In the records that follow, the lines from the one containing "vfov_deg: 56.9" to the one containing "f_number: 4.5", inclusive, are to be given again exactly.

************

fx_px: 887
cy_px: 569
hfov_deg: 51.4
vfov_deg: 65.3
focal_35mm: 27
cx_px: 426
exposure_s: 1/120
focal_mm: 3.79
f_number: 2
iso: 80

************

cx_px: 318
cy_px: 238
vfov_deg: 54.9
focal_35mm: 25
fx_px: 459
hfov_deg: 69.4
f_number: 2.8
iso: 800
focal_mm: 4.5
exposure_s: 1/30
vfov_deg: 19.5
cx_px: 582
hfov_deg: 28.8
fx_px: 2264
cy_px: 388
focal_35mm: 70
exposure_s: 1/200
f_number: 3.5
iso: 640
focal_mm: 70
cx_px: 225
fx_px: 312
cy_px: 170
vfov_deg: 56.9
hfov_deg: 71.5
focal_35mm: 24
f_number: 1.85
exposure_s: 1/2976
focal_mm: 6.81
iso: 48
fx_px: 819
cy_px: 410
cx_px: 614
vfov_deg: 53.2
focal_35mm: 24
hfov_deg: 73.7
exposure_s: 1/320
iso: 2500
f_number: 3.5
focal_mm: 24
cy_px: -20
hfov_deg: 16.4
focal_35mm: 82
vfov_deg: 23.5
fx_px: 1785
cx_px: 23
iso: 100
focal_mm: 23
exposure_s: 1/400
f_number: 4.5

************

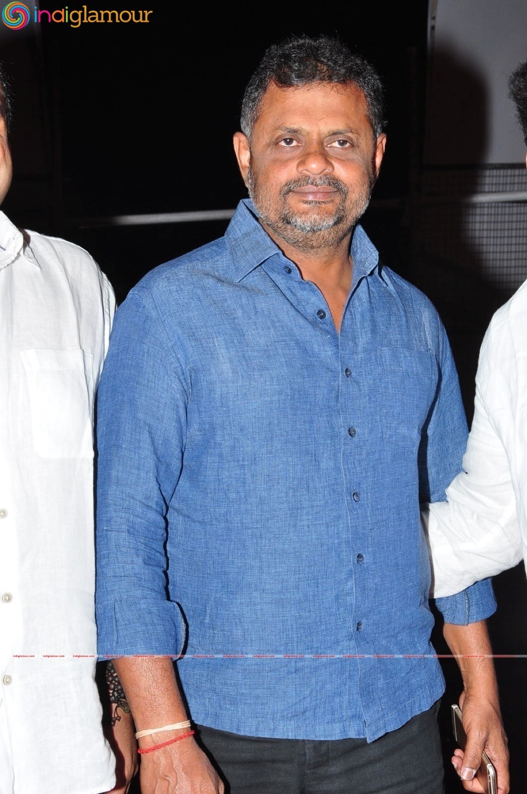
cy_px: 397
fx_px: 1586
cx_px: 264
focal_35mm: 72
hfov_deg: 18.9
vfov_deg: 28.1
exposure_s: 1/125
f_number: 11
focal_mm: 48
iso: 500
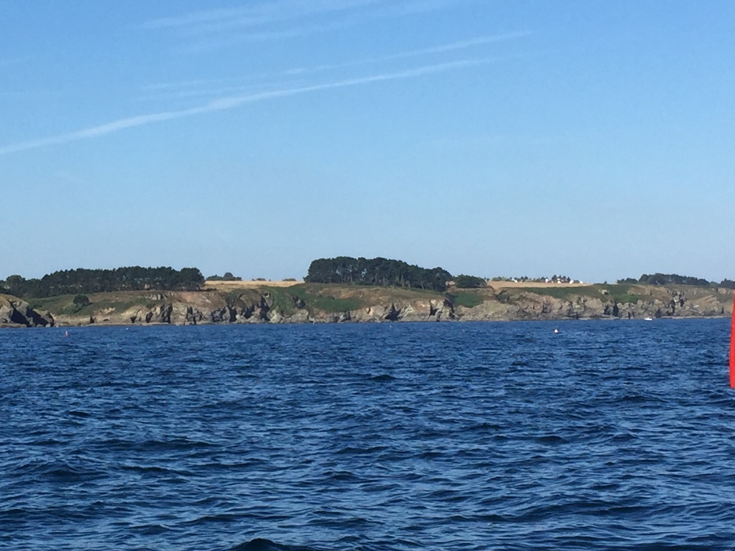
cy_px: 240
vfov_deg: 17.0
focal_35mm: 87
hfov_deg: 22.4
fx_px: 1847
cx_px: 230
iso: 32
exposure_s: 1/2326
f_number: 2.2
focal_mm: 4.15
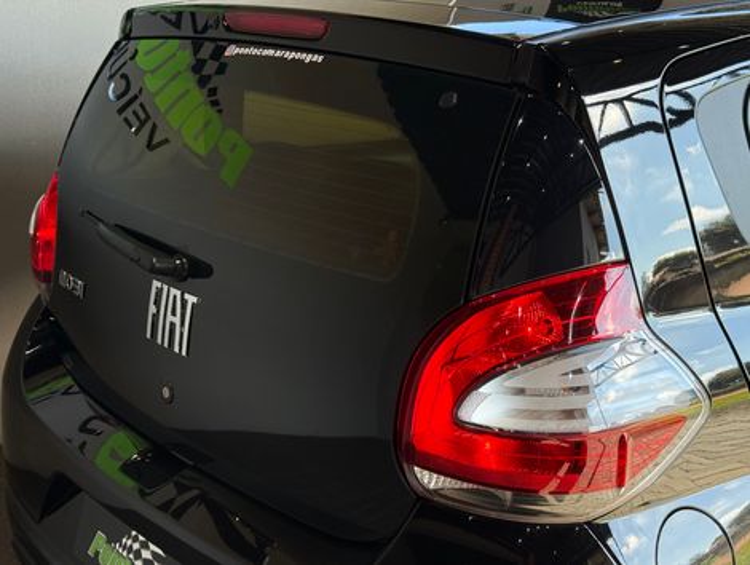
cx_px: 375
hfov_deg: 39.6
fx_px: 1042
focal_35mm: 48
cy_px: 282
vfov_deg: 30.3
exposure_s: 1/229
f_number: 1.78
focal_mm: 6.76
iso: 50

************

Response area:
vfov_deg: 56.9
hfov_deg: 71.5
focal_35mm: 24
f_number: 1.85
exposure_s: 1/2976
focal_mm: 6.81
iso: 48
fx_px: 819
cy_px: 410
cx_px: 614
vfov_deg: 53.2
focal_35mm: 24
hfov_deg: 73.7
exposure_s: 1/320
iso: 2500
f_number: 3.5
focal_mm: 24
cy_px: -20
hfov_deg: 16.4
focal_35mm: 82
vfov_deg: 23.5
fx_px: 1785
cx_px: 23
iso: 100
focal_mm: 23
exposure_s: 1/400
f_number: 4.5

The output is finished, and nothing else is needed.